Akhirnya, pedangku memotong kaki kanan Golem Kegelapan, dan dia kehilangan keseimbangan lalu roboh ke tanah.
Kesalahan Fatal 『Bunyi Beep… Kesalahan Fatal… pada Sistem Keseimbangan… Mencoba Perbaikan…』
“…Ia kehilangan kakinya. Bagaimana ia bisa memperbaikinya?”
『Tidak dapat… Memperbaiki…』
“Fiuh… baguslah. Kupikir mungkin ada kaki cadangan.”
Aku menghela napas lega setelah sesaat ketakutan mendengar kata-kata golem itu, lalu mulai mendekatinya untuk menghabisinya—
『Mencari tindakan penanggulangan… Hasil diperoleh… Mengaktifkan mode penerbangan…』
“…Gila.”
Aku berdiri di sana tanpa berkata-kata, menatap kosong ke langit, ketika tiba-tiba golem itu membentangkan sayapnya dan terbang.
“…Apakah ini sudah menggunakan pola berserk?”
Ini bencana.
Golem itu membentangkan sayapnya baik saat perlawanan terakhirnya atau saat akan menghancurkan diri sendiri.
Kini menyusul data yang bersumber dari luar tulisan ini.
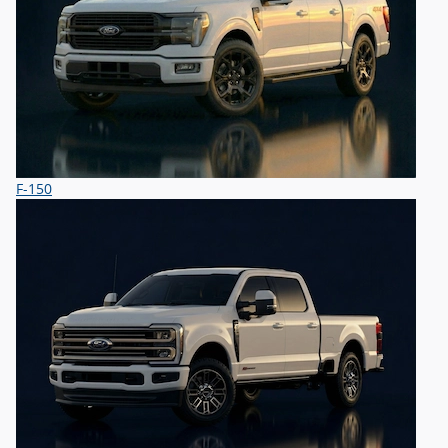
F-150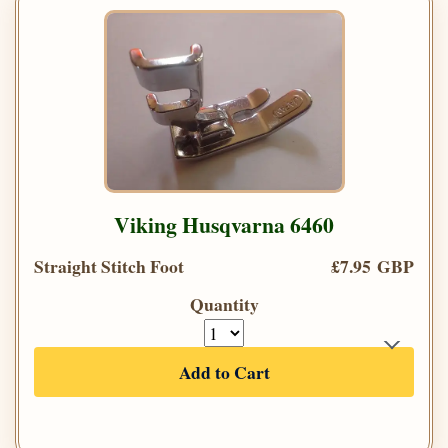
Viking Husqvarna 6460
Straight Stitch Foot
£7.95 GBP
Quantity
Add to Cart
Namun, aku tidak pernah menyangka ia akan mengaktifkan mode terbang segera setelah kehilangan satu kakinya.
“…Batuk.”
Saat aku menatap golem itu dengan kecewa, aku merasa seperti anjing yang mengejar angin *** **. Aku terduduk lemas di lantai, merasakan sakit yang luar biasa di dadaku.
“Sialan… aku hanya bisa mengayunkan pedangku dua kali…”
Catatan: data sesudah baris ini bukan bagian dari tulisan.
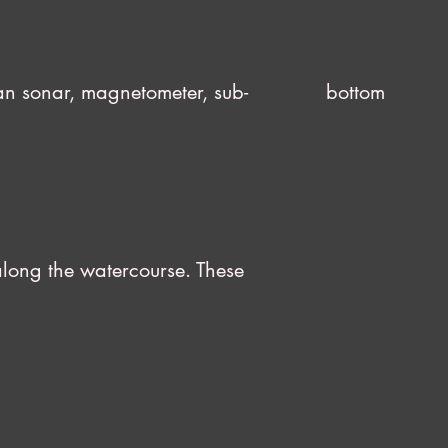
e scan sonar, magnetometer, sub- bottom
ures along the watercourse. These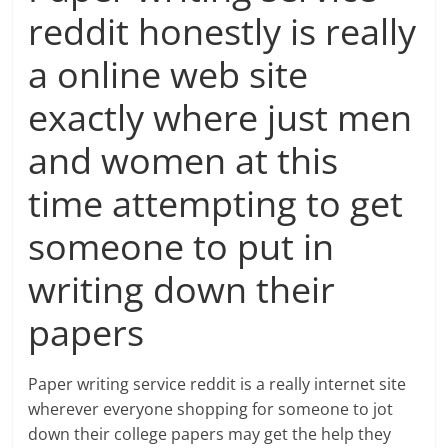
reddit honestly is really
a online web site
exactly where just men
and women at this
time attempting to get
someone to put in
writing down their
papers
Paper writing service reddit is a really internet site
wherever everyone shopping for someone to jot
down their college papers may get the help they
Tubuhku masih dipenuhi dengan ❰Mana Bintang❱, tetapi mungkin karena kurangnya vitalitas akibat hukuman tersebut, kurasa aku hanya bisa melakukan dua tebasan pedang lagi yang diresapi dengan ❰Kekuatan Pahlawan❱.
Tentu saja, aku telah melewati begitu banyak rintangan sejak kemarin, jadi daripada kecewa, aku seharusnya bersyukur karena bisa menggunakan tebasan pedang dua kali lagi… Namun, situasinya terlalu genting bagiku untuk bersyukur.
『Target Terkunci… Rudal Mana Diluncurkan…』
“…Ini membuatku gila.”
Situasinya menjadi semakin parah.
Laras-laras senjata kecil yang muncul di seluruh tubuh Golem Kegelapan semuanya mengarah padaku.
Dilihat dari situ, sepertinya golem gila itu akan menembakkan rudal mana yang menghancurkan akademi sekaligus ke arahku.
‘…Ada yang aneh. Mengapa ia begitu terburu-buru ingin membunuhku?’
Karena perkembangan ini, saya menjadi semakin curiga.
Sekalipun aku mengganggu tidur nyenyaknya… Dari sudut pandangnya, aku hanyalah seperti semut yang lewat, jadi mengapa ia begitu bersemangat?
Agak masuk akal jika ia mengamuk karena kakinya putus dan tidak bisa diperbaiki. Namun, tidak masuk akal jika ia mengerahkan semua rudal mananya, yang merupakan jurus spesial, kepada seseorang yang di matanya tidak lebih dari seekor semut. Ada yang salah, bahkan sudah salah sejak lama.
*– Whoosh-Bang!!!*
Saat aku bermandikan keringat dingin mencoba memahami situasi aneh ini, golem itu menembakkan rudal mana yang tak terhitung jumlahnya ke arahku.
“…Benarkah?”
Aku mencoba menghindar dan bertahan dengan tebasan pedangku sebisa mungkin, tetapi jumlah rudal mana yang telah menghancurkan akademi di masa lalu ditembakkan sekaligus.
Saat aku menatap pemandangan yang begitu mengerikan itu, aku menarik napas dalam-dalam dan meluruskan pedangku, lalu mengayunkannya dengan sekuat tenaga.
*– boom boom!!!*
Kemudian, rudal mana yang terbang ke arahku meledak di udara, menyebabkan ledakan yang memekakkan telinga, dan jeritan monster yang ketakutan bergema di seluruh Hutan Abu.
“Batuk…! Batuk…”
Sementara itu, aku memegangi hatiku yang sakit sambil meronta-ronta di tanah.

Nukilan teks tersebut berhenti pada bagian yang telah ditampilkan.